そのため、executableというオプションを付けて、gemコマンドの使用元を指定する必要がある。

- name: install gem ruby-mysql
  gem: name=ruby-mysql state=latest user_install=no executable=/usr/local/rbenv/shims/gem

そうすると、うまく動く様になる。

rbenvでrubyインストール時の冪等性の保ち方

とても単純ですが、

  • command: rbenv -versions でインストールバージョンの確認
  • Ansibleの条件分岐whenで、目的のバージョンが含まれているかを、.stdout_lines.count("{{ version }}")で分岐。
  • なかったらinstallの実行

的な風にして何とか保つという方法で今回はGoしました。

最後に

ansible がよくわかってないというのもあったが、やっぱりうまく動かない部分もあってなんだかなぁって感じでした。

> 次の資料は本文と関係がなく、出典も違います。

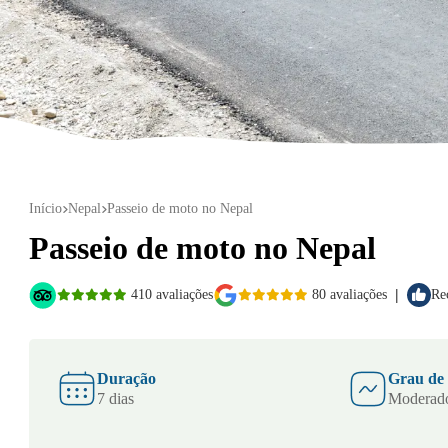
Início
Nepal
Passeio de moto no Nepal
Passeio de moto no Nepal
|
410 avaliações
80 avaliações
Re
Duração
Grau de
7 dias
Moderad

また、MBAでの作成で、テストするためにガリガリ動かしてたら、Pythonのmakeとrbenvのruby インストールで、MBAのファンが唸りを上げました…どんだけ高負荷なのだろうか…

更に、WindowsでもMacでもLinuxでも、どこに行ってもコマンド一行で環境構築だーとか喜んで作ったが、
いざWindowsに持って行くとAnsibleを動かすのに一苦労というオチ…

色々と踏んだり蹴ったりでした。

*1: actionが無いからダメですよ〜的エラー文でした。ちゃんとは覚えてないです。